[Extract provided]

■ ■ ■

September 26, 2012 | About:

I came across an article that is near and dear to my heart. The article discusses the option value of holding cash. Like most investors I vividly recall late 2008 and early 2009 when I had little cash available to invest in opportunities that were dramatically better than anything I had ever seen previously. During that time my admiration for Warren Buffett increased to another level because I knew that he was sitting on billions of dollars in cash and for him the stock market crash was an opportunity. After going through that experience I promised myself that going forward I would be more like Buffett, and less like me.

If holding cash in your portfolio for little return is driving you crazy, maybe it’s time to look at it the way Warren Buffett does.

Mr. Buffett, the world’s most successful (and richest) value investor, is sitting on almost $41-billion (U.S.) of cash at his Berkshire Hathaway holding company, the most in a year. Partly, that heap of greenbacks is a safety blanket. But it’s something more. As with most matters Buffett, the strategy is more complicated than it looks, Alice Schroeder says.

■ ■ ■

[Data section]
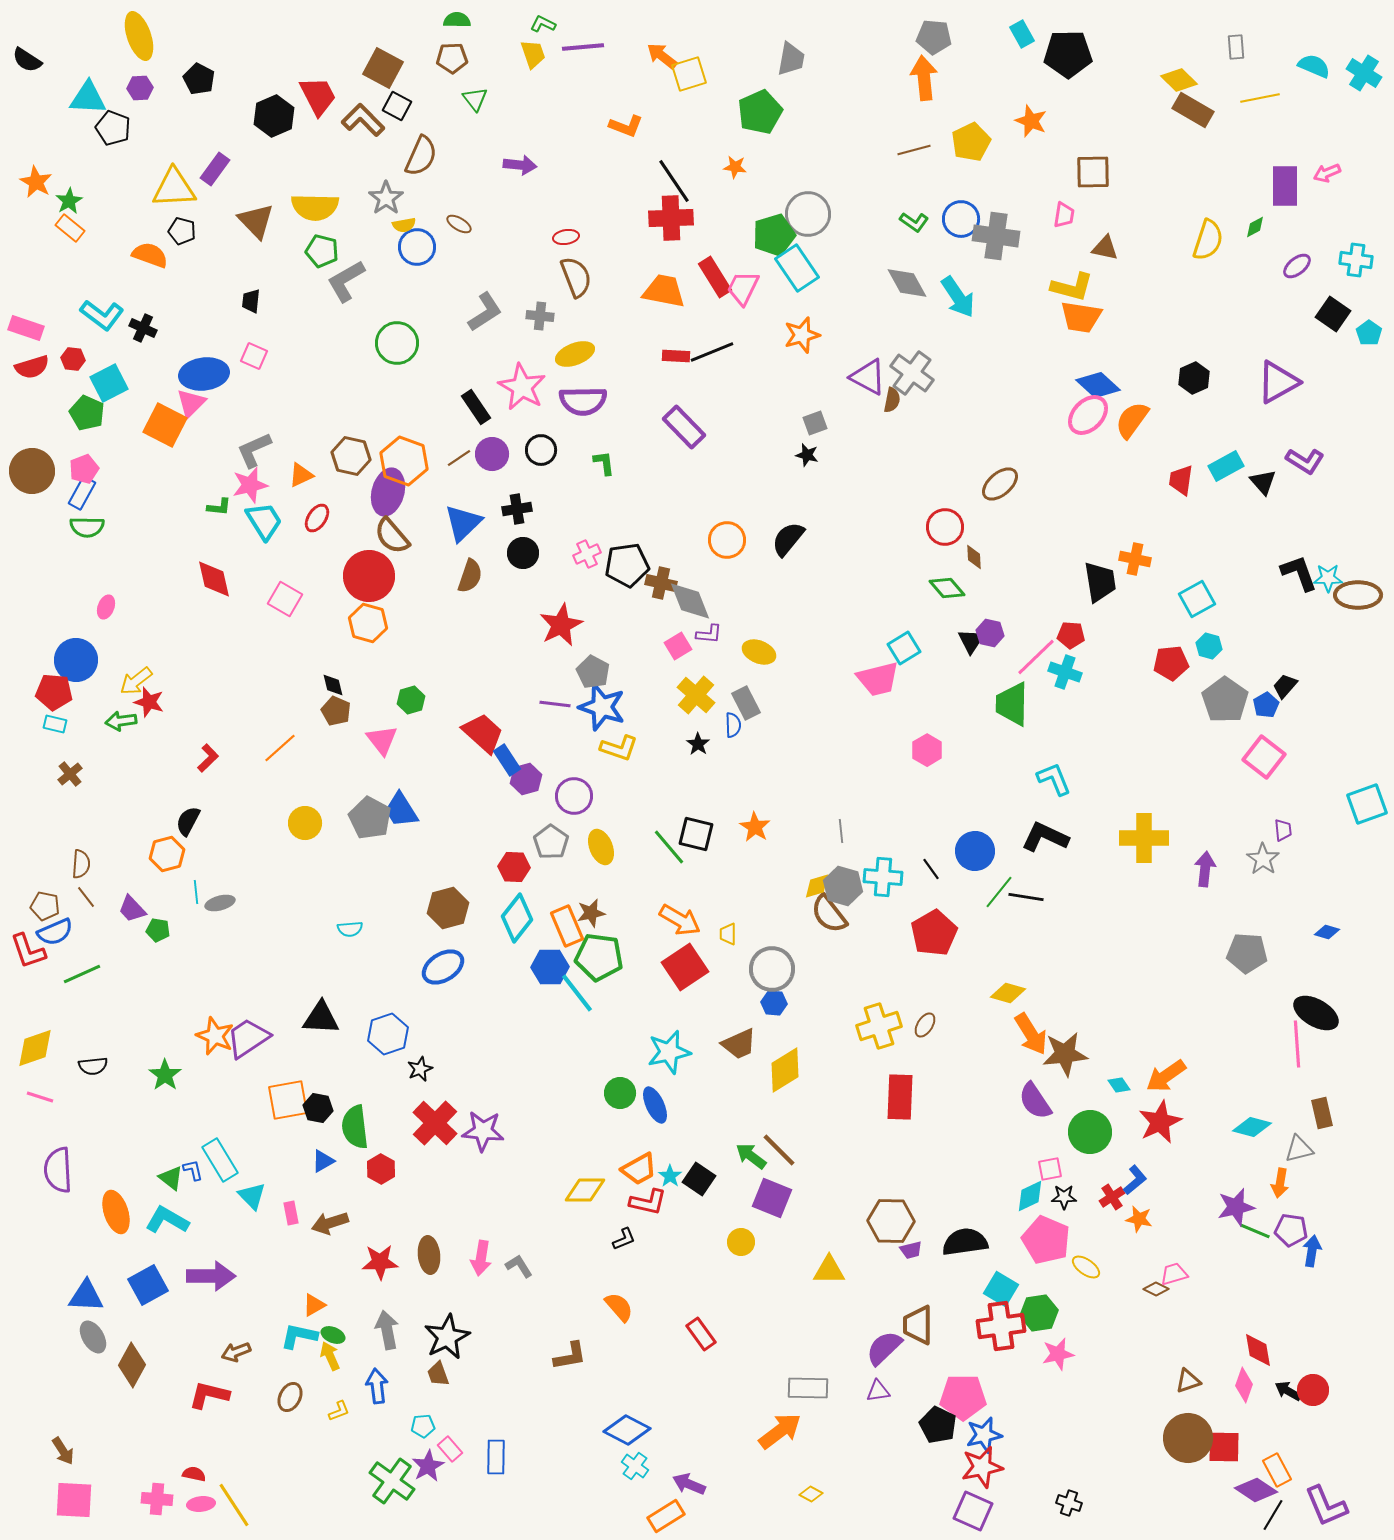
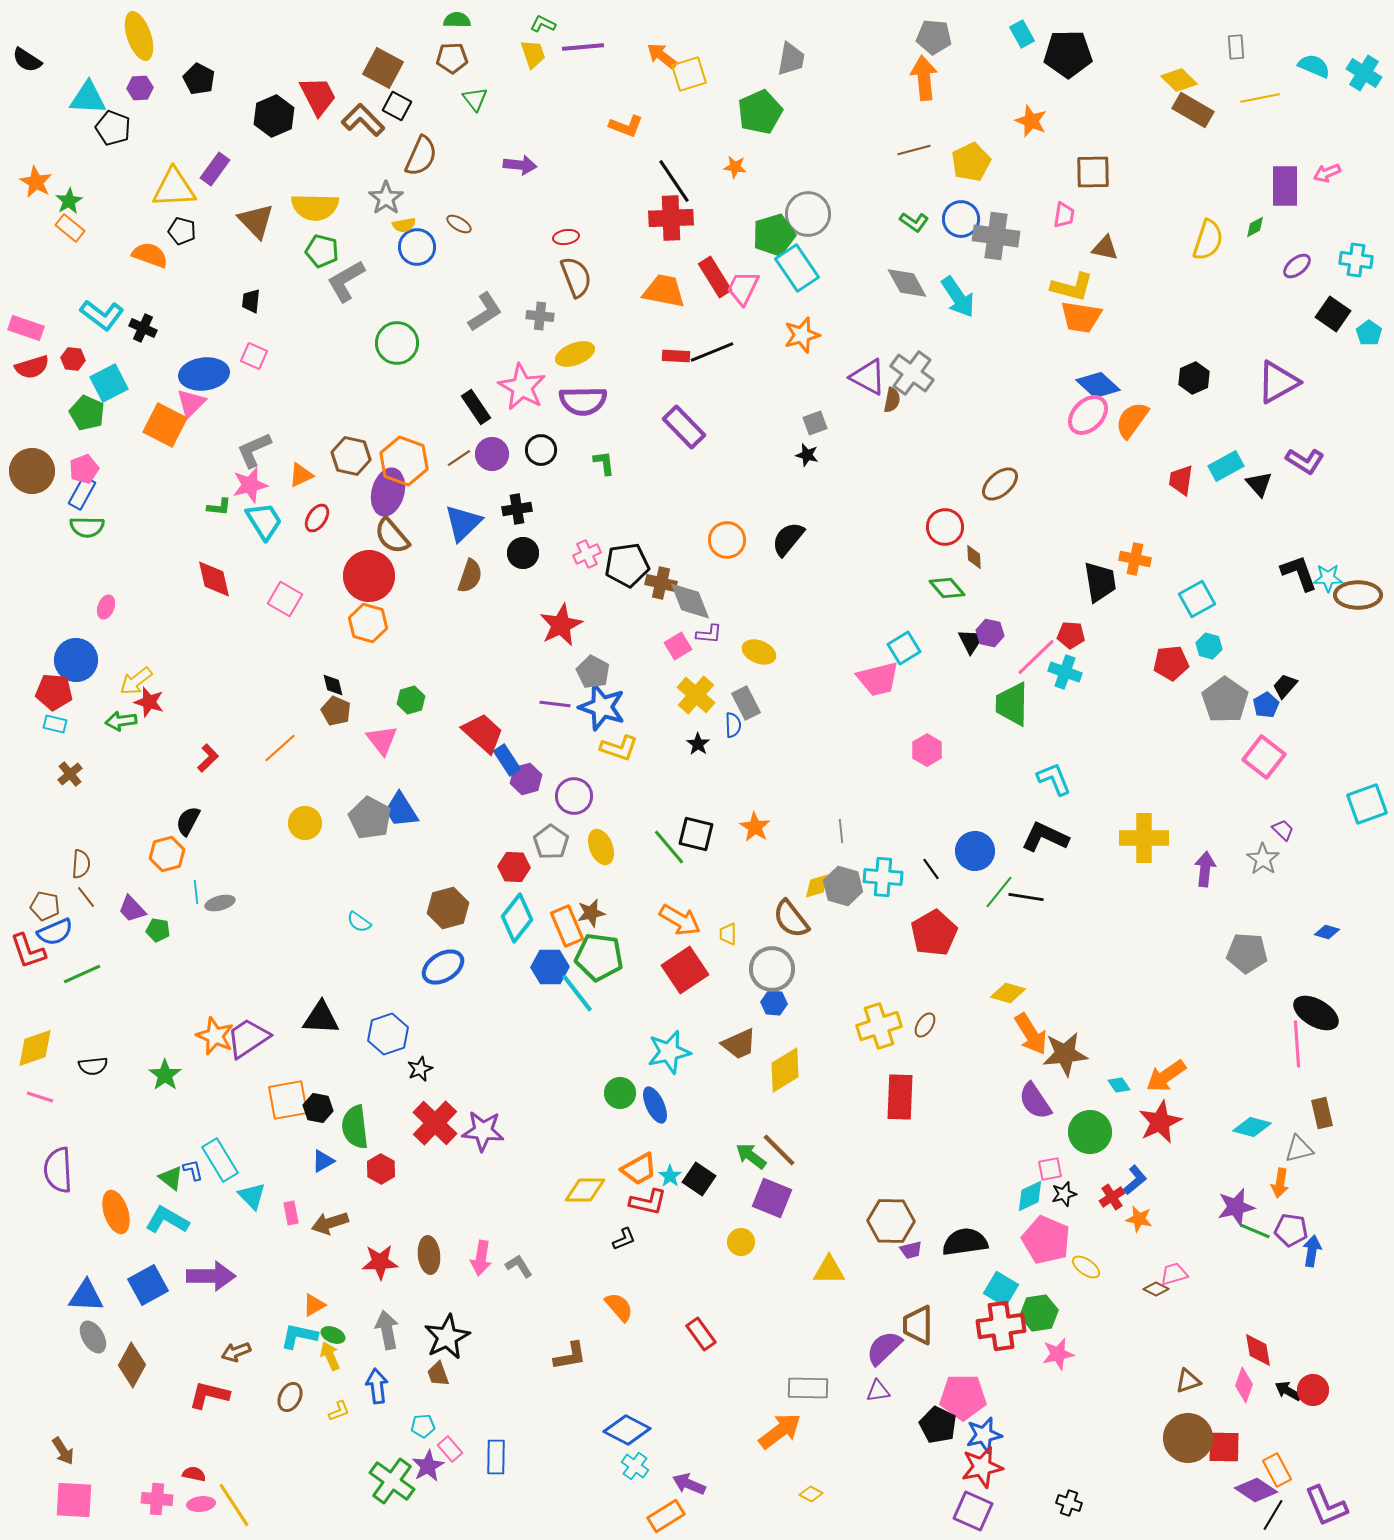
yellow pentagon at (971, 142): moved 20 px down
black triangle at (1263, 482): moved 4 px left, 2 px down
purple trapezoid at (1283, 830): rotated 40 degrees counterclockwise
brown semicircle at (829, 914): moved 38 px left, 5 px down
cyan semicircle at (350, 929): moved 9 px right, 7 px up; rotated 40 degrees clockwise
red square at (685, 967): moved 3 px down
black star at (1064, 1197): moved 3 px up; rotated 15 degrees counterclockwise
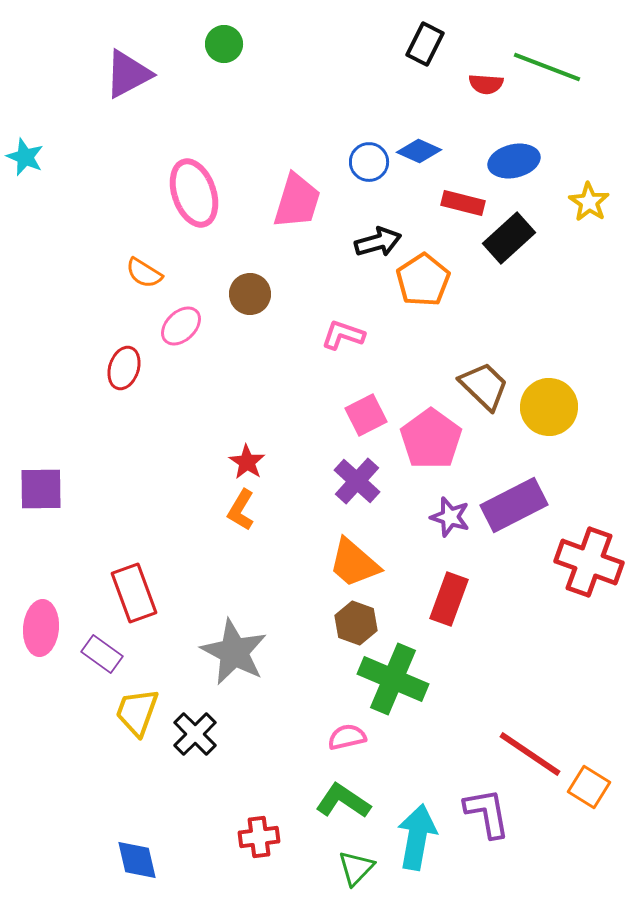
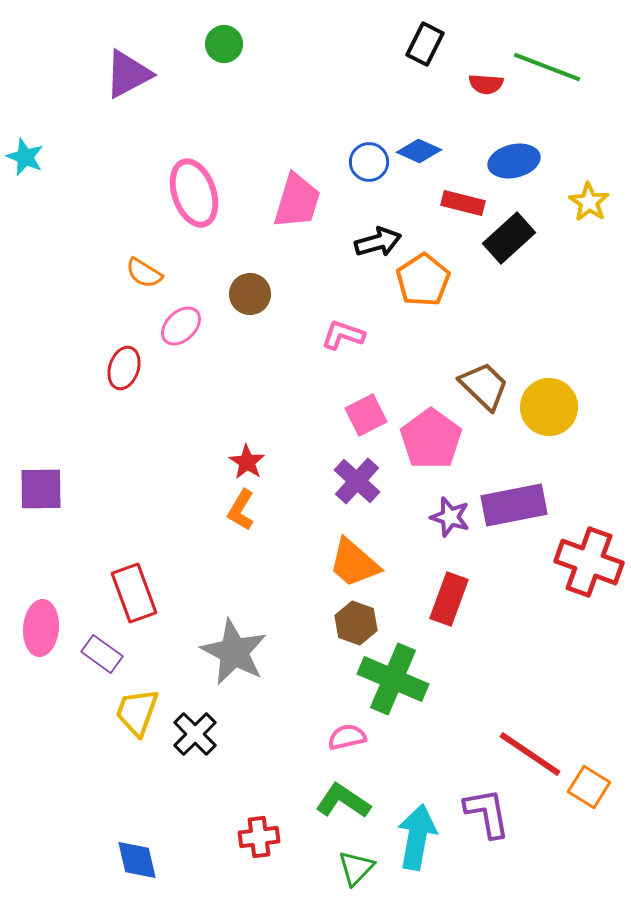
purple rectangle at (514, 505): rotated 16 degrees clockwise
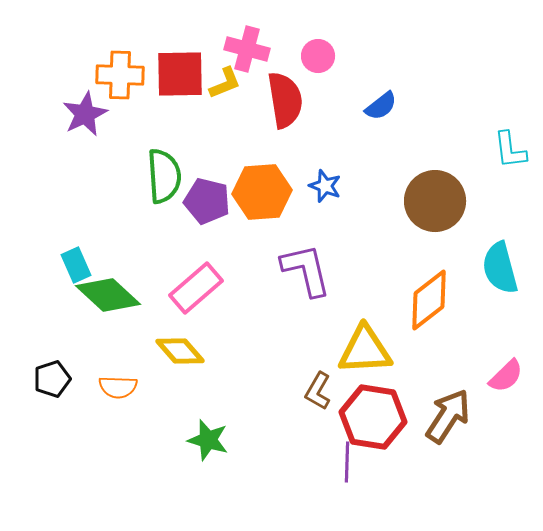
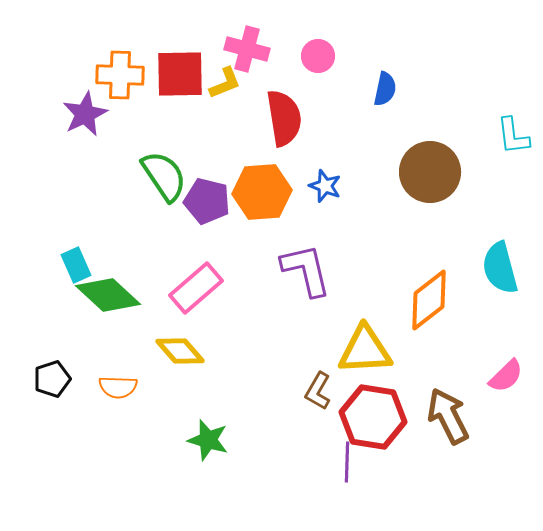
red semicircle: moved 1 px left, 18 px down
blue semicircle: moved 4 px right, 17 px up; rotated 40 degrees counterclockwise
cyan L-shape: moved 3 px right, 14 px up
green semicircle: rotated 30 degrees counterclockwise
brown circle: moved 5 px left, 29 px up
brown arrow: rotated 60 degrees counterclockwise
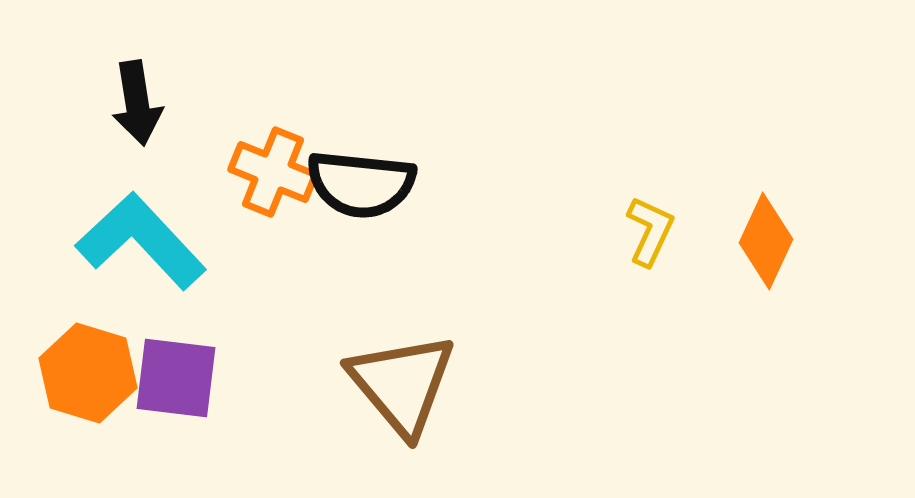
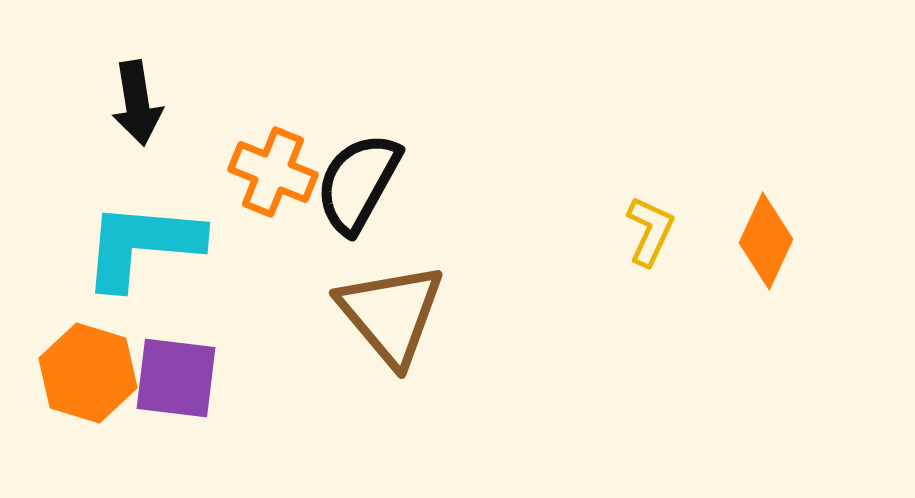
black semicircle: moved 3 px left, 1 px up; rotated 113 degrees clockwise
cyan L-shape: moved 1 px right, 4 px down; rotated 42 degrees counterclockwise
brown triangle: moved 11 px left, 70 px up
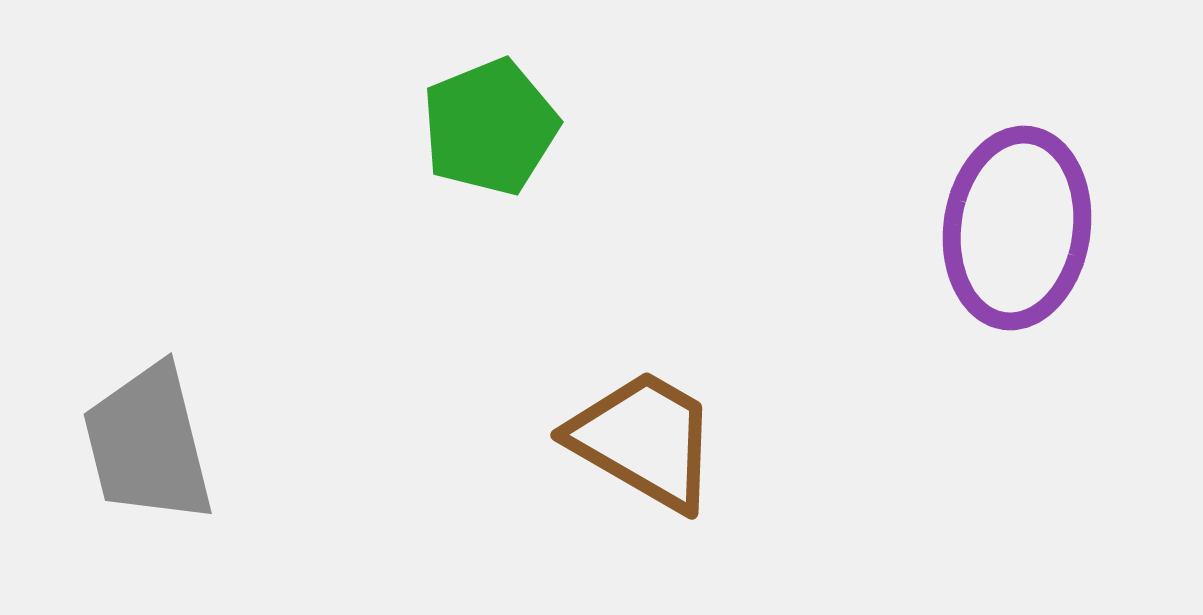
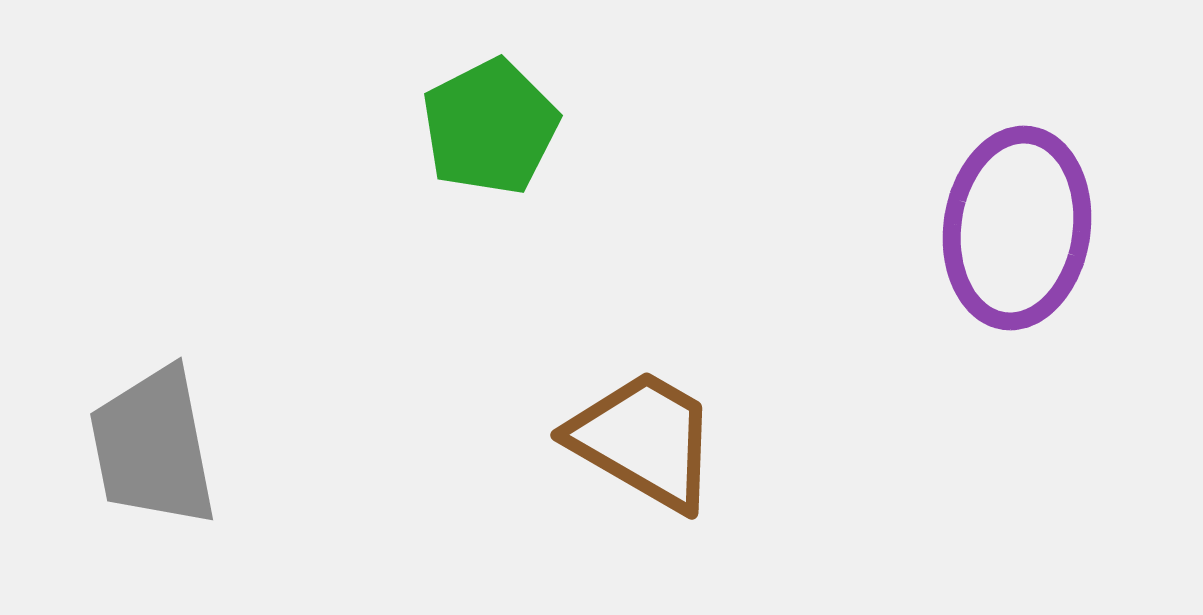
green pentagon: rotated 5 degrees counterclockwise
gray trapezoid: moved 5 px right, 3 px down; rotated 3 degrees clockwise
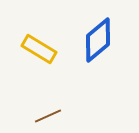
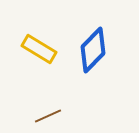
blue diamond: moved 5 px left, 10 px down; rotated 6 degrees counterclockwise
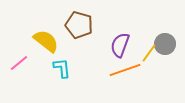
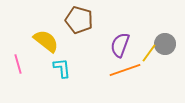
brown pentagon: moved 5 px up
pink line: moved 1 px left, 1 px down; rotated 66 degrees counterclockwise
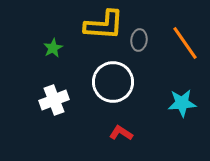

■ ■ ■

[What to produce]
Continue the piece on Warren Buffett and the value of holding cash, starting after its last sentence.

[Task response]
She should know. The former Wall Street analyst may know more about Mr. Buffett than anyone outside his family and inner circle: She spent more than 2,000 hours with him while writing The Snowball: Warren Buffett and the Business of Life.

Ms. Schroeder argues that to Mr. Buffett, cash is not just an asset class that is returning next to nothing. It is a call option that can be priced. When he thinks that option is cheap, relative to the ability of cash to buy assets, he is willing to put up with super-low interest rates, said Ms. Schroeder, who followed Mr. Buffett for years before she became his biographer.

“He thinks of cash differently than conventional investors,” Ms. Schroeder says. “This is one of the most important things I learned from him: the optionality of cash. He thinks of cash as a call option with no expiration date, an option on every asset class, with no strike price.”

It is a pretty fundamental insight. Because once an investor looks at cash as an option – in essence, the price of being able to scoop up a bargain when it becomes available – it is less tempting to be bothered by the fact that in the short term, it earns almost nothing.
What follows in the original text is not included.